What Günther Jauch is to the German television landscape, Eckart Witzigmann is to German gastronomy. He has shaped the German-speaking culinary world like no other. In an exclusive interview with Feinschmecker, Witzigmann, who was the first chef in Germany to receive three Michelin stars in 1979, looks back on the stages of his career and also remembers his "culinary childhood": his mother was able to conjure up something special from the simplest ingredients, for example fried eggs with spinach. "I would still walk miles for that today," he recalls. With a lot of perseverance, courage, a great love of detail and a good dose of modesty, Witzigmann raised the local art of cookery to a new level and influenced an entire generation of chefs. "I wanted to improve as a chef every day, I was ambitious and disciplined and put myself under the greatest pressure - often very stressful for my fellow chefs," Witzigmann summarises.

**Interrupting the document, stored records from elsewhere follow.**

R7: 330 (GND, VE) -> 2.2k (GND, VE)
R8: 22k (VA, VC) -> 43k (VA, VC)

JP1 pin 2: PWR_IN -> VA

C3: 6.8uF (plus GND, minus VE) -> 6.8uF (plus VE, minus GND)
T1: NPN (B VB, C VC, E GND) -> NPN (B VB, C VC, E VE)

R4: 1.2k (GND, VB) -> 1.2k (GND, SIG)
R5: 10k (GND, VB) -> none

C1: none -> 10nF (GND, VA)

A magazine about 50 years of German gourmandise cannot ignore the topic of health and eating habits. For Germany's best-known nutritionist Dr Matthias Riedl: "Healthy food has to taste good. Otherwise people won't follow recommendations." Food culture has changed a lot over the years. People used to cook everything themselves; today, highly processed products dominate the home kitchen. "This is our common enemy - foodies and nutritional medicine have moved closer together, so to speak. Because if you cook for yourself, you're more likely to have something healthy on your plate," says Riedl.

And no birthday is complete without presents: readers can test their gourmet knowledge in the big anniversary competition and win great prizes, including gourmet holidays, fine accessories not just for the kitchen and attractive vouchers. The anniversary issue will be in stores from 11 April.